Die preisgekrönte Hannigan wurde bei den Gramophone Awards 2022 zur Künstlerin des Jahres gewählt und gerade von Classic FM unter die 20 besten Sopranistinnen aller Zeiten gewählt. Ehrungen, die sie mit Einfachheit empfängt. « Es wird viel über das Ego von Künstlern und Künstlerinnen gesagt, aber ich denke, die meisten sind demütig.

« Wahrscheinlich braucht man ein Mindestmaß an Selbstvertrauen, um auf die Bühne zu gehen und dem Publikum zu sagen: Ich werde dieses Stück singen oder spielen und es lohnt sich, dass ihr bleibt und zuhört. Aber wie wir in unserer Branche sagen: « You’re only as good as your last concert » (Du bist nur so gut wie dein letztes Konzert). Und wenn dieses letzte Konzert schlecht war, muss man noch mehr arbeiten. Die meisten von uns verbringen viel Zeit mit Lernen und Üben. »
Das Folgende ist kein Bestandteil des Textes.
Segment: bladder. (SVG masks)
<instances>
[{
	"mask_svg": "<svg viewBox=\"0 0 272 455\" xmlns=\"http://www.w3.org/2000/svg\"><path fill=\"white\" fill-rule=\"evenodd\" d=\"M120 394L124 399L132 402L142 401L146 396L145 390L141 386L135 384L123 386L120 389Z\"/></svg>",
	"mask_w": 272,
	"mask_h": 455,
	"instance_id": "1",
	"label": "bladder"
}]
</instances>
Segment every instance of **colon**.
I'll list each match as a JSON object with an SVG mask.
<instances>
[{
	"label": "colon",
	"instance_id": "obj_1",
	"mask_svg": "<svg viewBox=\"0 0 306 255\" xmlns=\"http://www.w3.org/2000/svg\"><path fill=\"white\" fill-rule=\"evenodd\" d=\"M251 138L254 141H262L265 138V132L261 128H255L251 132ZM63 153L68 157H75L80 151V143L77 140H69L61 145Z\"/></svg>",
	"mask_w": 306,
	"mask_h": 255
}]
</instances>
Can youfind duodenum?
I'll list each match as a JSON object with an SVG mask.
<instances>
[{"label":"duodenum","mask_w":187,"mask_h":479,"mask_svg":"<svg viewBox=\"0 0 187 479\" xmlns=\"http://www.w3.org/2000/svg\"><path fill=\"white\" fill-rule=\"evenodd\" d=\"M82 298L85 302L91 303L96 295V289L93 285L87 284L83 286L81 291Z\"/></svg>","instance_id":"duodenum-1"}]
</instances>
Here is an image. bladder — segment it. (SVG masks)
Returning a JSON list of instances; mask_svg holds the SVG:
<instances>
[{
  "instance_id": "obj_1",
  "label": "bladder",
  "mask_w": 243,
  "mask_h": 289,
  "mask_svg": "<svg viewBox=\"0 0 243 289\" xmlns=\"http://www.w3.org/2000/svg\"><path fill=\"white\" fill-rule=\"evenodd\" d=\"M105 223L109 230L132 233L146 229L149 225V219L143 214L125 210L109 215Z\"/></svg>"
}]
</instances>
You’re only as good as your last concert.

Äußerst sympathisch zeigt sie sich fast enttäuscht, als man ihr mitteilt, dass das Interview zu Ende geht. Wir machen also noch ein bisschen weiter, um des Gesprächs willen. Wir hatten zwar noch eine Frage auf Lager, aber würde sie das nicht irritieren? « Oh, ich weiß, was Sie mich fragen werden! Etwas, das damit zu tun hat, eine weibliche Dirigentin zu sein, oder irre ich mich? », scherzt sie und nimmt mit einem schelmischen Blick wahrscheinlich vielfach erprobte journalistische Ticks vorweg. Aber da das Thema angesprochen wird, wollen wir es sauber formulieren: Wie kann man zwischen der Herrschaft der politischen Korrektheit und der Cancel Culture in den Produktionen und den heilsamen Anprangerungen von sexuellen und sexistischen Übergriffen in der Musikindustrie einen freien Ton und Kreativität fernab von jeder reduktionistischen Doxa bewahren? « Ehrlich gesagt, habe ich keine klare Antwort auf ein so umfassendes Thema. Es gibt derzeit viele Veränderungen in den Verfahren, und ich denke, das ist gut so. Aber ich habe kürzlich einen spannenden Artikel über den Tod der Nuancen in unserer Gesellschaft gelesen. Heute sagen die Leute: Entweder weiß oder schwarz. Dabei sind Nuancen wichtig und gesund. In jeder Situation müssen wir darauf achten, uns Zeit für die Unterscheidung zu nehmen und den Subtext zu verstehen. Im Laufe meiner Karriere haben mich Fragen immer viel mehr interessiert als eindeutige Antworten. Ich liebe das Geheimnisvolle. » Mit diesen Worten voller stiller Weisheit verlassen wir sie. Mit dem einzigen Bedauern, ihre Katzen nicht getroffen zu haben: « Sie neigen dazu, sich zu entfernen, wenn man über Schönberg spricht! ».